In the past decade, state anti-bullying and hazing legislation has focused primarily on bullying and hazing in schools. However, bullying does not merely occur between children on the playground. The recent Miami Dolphins scandal illustrates the growing concern over bullying in the workplace and provides lessons for employers to protect themselves from the legal risks of bullying in the workplace.


Jonathan Martin, a 6-foot-5, 312 pound offensive lineman for the Miami Dolphins, walked away from his National Football League (NFL) job amid reports that his fellow teammate, Richie Incognito, allegedly bullied and harassed Martin on multiple occasions. The allegations include a reported voicemail where Incognito used racial slurs and threatened Martin, Incognito forced Martin to pay $15,000 for a Las Vegas party that he did not attend, and that certain coaches told Incognito to “toughen up” Martin.

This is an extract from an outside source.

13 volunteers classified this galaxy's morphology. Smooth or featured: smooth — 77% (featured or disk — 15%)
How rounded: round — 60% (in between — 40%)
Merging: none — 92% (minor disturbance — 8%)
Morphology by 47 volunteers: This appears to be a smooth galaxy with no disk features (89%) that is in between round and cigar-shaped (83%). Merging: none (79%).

The media spotlight that ensued following Martin’s leave sheds light on a common problem for many employers – many American employees experience workplace bullying at some point or another in their career. Employers can face lawsuits related to bullying under Title VII if the harassment is based on a protected class, such as race, religion, or disability. Claims can be made for harassment, intentional infliction of emotional distress, and negligent supervision.

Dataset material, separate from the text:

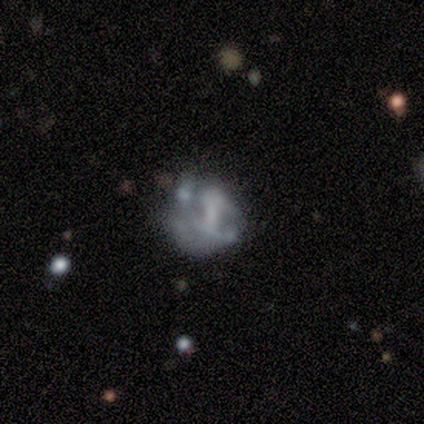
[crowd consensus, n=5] Smooth or featured: smooth — 60% (featured or disk — 40%)
How rounded: in between — 67% (round — 33%)
Merging: minor disturbance — 40% (tied with major disturbance — 40%)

Many states have considered workplace anti-bullying legislation to let employees sue for workplace harassment without proving that the harassment is based on a protected class.  Since 2003, 25 states have introduced the anti-bullying Healthy Workplace Bill (HWB), but none of those states have enacted a law yet.  Idaho is one of nine states that have not introduced the HWB yet.  The current national focus on bullying suggests that it is only a matter of time before employers will have to be prepared to deal with such workplace anti-bullying laws. So, what should employers do to avoid harassment claims and stay ahead of the curve?


  • Institute Anti-Bullying Policies & Process for Handling Complaints – Employers should expand on existing written harassment and non-retaliation policies to cover a broader range of conduct, including but not limited to: insults, spreading of rumors, unwarranted criticism, exclusion from meetings or other workplace activities, pranks, and unreasonable work demands. Such policies should also clearly define internal reporting procedures and outline disciplinary action for violations of the policy. Employers should respond not only to formal complaints about alleged misconduct but also informal complaints.

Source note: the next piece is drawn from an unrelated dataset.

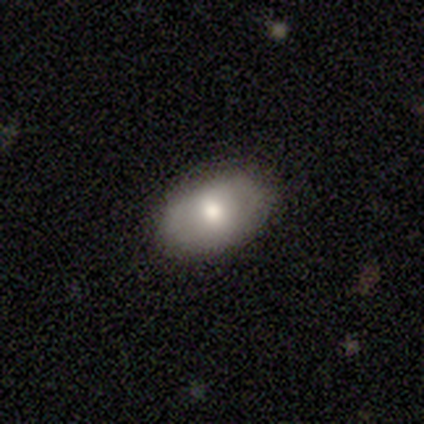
smooth_or_featured: smooth (p=0.60) [alt: featured or disk p=0.20]
how_rounded: in between (p=1.00)
merging: none (p=1.00)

  • Conduct Regular Workplace Anti-Bullying Training – To help ensure early detection and prevention, employers should also provide regular anti-bullying training workshops to employees and management. The trainings should include examples of inappropriate behavior, interactive training, such as mock scenarios to promote correct behavior or videos and PowerPoint presentations. It is also important to train management so they know how to properly handle any complaints they receive.
  • Provide Support Services – A support network for employees who may be the victim of bullying may also be very beneficial to employers. Support services provide an employee with counseling, or other wellness programs, and allow the employer to prevent certain conduct and address inappropriate behavior.
  • By implementing anti-bullying policies and programs, employers can hopefully avoid the expense of a lawsuit and the decline in employee moral that is often associated with bullying in the workplace. Employers should take the opportunity to learn from the nationally publicized alleged bullying of Jonathan Martin and have procedures in place to prevent such conduct in order to avoid the backlash that plagued the Miami Dolphins locker room.